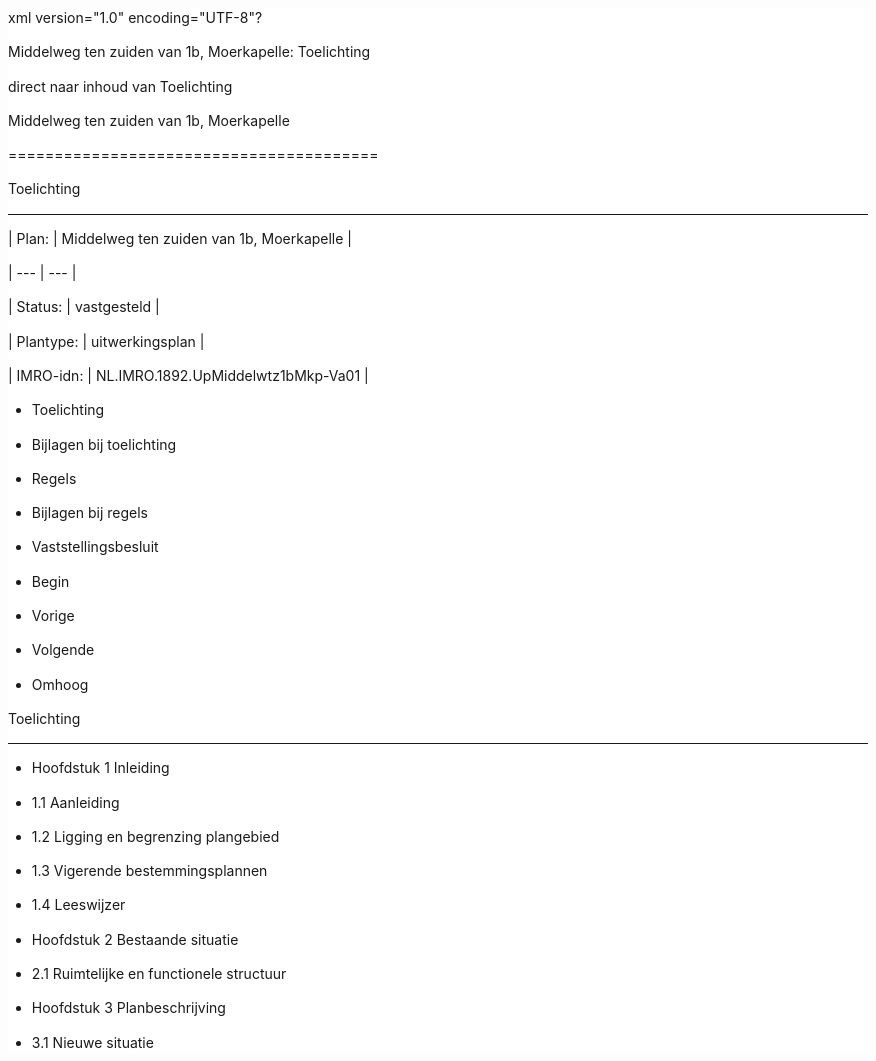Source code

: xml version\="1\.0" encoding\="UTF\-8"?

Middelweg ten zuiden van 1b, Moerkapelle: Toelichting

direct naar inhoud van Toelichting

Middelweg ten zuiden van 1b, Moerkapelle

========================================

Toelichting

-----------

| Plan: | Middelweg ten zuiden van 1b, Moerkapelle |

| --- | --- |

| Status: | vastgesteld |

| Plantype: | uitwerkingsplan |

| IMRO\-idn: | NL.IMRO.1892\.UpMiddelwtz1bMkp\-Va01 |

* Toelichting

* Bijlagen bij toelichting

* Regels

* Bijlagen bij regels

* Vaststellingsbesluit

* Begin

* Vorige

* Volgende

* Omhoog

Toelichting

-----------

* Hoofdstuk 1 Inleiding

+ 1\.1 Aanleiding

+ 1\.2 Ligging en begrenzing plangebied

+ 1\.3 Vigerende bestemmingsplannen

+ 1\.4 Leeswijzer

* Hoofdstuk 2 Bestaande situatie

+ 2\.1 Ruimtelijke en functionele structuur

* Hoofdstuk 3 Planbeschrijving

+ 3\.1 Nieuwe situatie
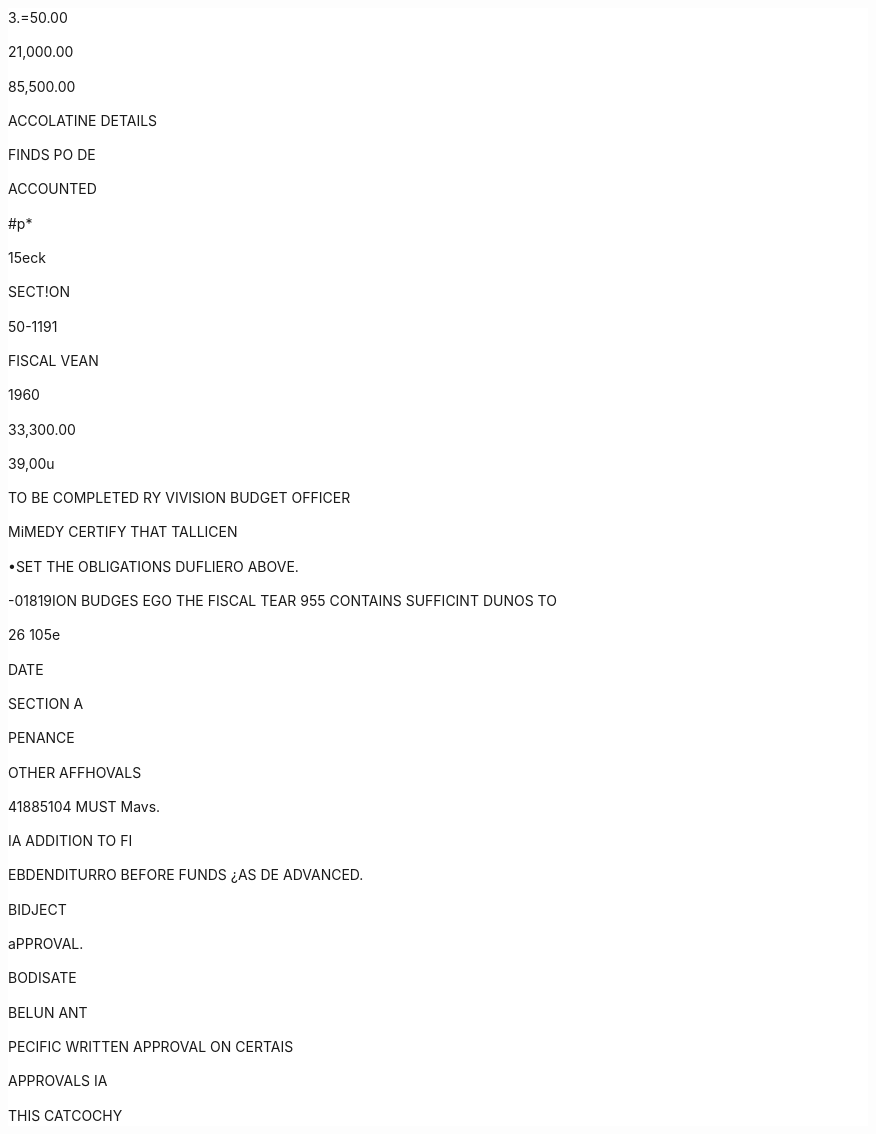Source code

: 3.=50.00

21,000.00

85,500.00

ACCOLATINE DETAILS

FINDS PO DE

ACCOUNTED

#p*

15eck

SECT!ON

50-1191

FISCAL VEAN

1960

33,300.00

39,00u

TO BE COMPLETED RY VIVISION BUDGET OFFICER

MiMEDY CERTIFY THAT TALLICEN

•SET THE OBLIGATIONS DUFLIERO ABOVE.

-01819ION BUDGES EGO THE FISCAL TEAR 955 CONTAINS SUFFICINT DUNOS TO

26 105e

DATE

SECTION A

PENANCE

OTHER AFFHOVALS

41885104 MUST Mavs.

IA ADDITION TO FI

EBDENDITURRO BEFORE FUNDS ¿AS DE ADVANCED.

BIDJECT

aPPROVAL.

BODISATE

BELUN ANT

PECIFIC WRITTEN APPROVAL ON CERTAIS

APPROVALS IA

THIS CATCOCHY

* * *

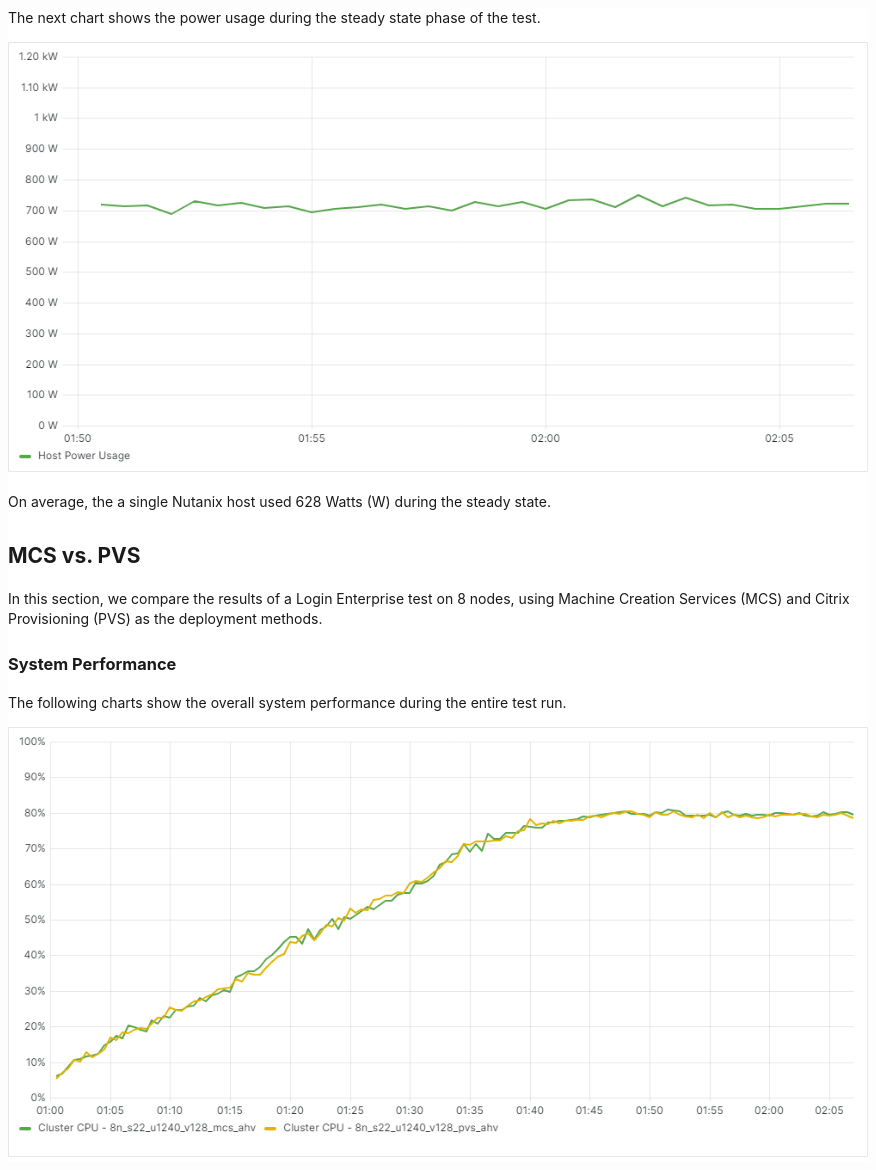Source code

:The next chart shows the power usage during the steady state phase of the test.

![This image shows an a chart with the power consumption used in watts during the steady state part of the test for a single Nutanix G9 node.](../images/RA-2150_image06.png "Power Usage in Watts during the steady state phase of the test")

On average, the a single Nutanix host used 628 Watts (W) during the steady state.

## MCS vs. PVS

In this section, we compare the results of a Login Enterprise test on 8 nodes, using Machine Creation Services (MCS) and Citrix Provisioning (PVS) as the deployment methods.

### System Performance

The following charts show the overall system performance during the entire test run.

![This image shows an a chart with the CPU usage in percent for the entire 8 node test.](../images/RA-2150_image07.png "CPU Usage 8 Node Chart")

DIRECTIVE: In the listing above, find the line containing "2 Bestaande situatie" and the line containing "MiMEDY CERTIFY THAT TALLICEN", then write out both of them and every line between, exactly, with no pictures.

EXERCISE RESULT:
* Hoofdstuk 2 Bestaande situatie

+ 2\.1 Ruimtelijke en functionele structuur

* Hoofdstuk 3 Planbeschrijving

+ 3\.1 Nieuwe situatie
Source code

: 3.=50.00

21,000.00

85,500.00

ACCOLATINE DETAILS

FINDS PO DE

ACCOUNTED

#p*

15eck

SECT!ON

50-1191

FISCAL VEAN

1960

33,300.00

39,00u

TO BE COMPLETED RY VIVISION BUDGET OFFICER

MiMEDY CERTIFY THAT TALLICEN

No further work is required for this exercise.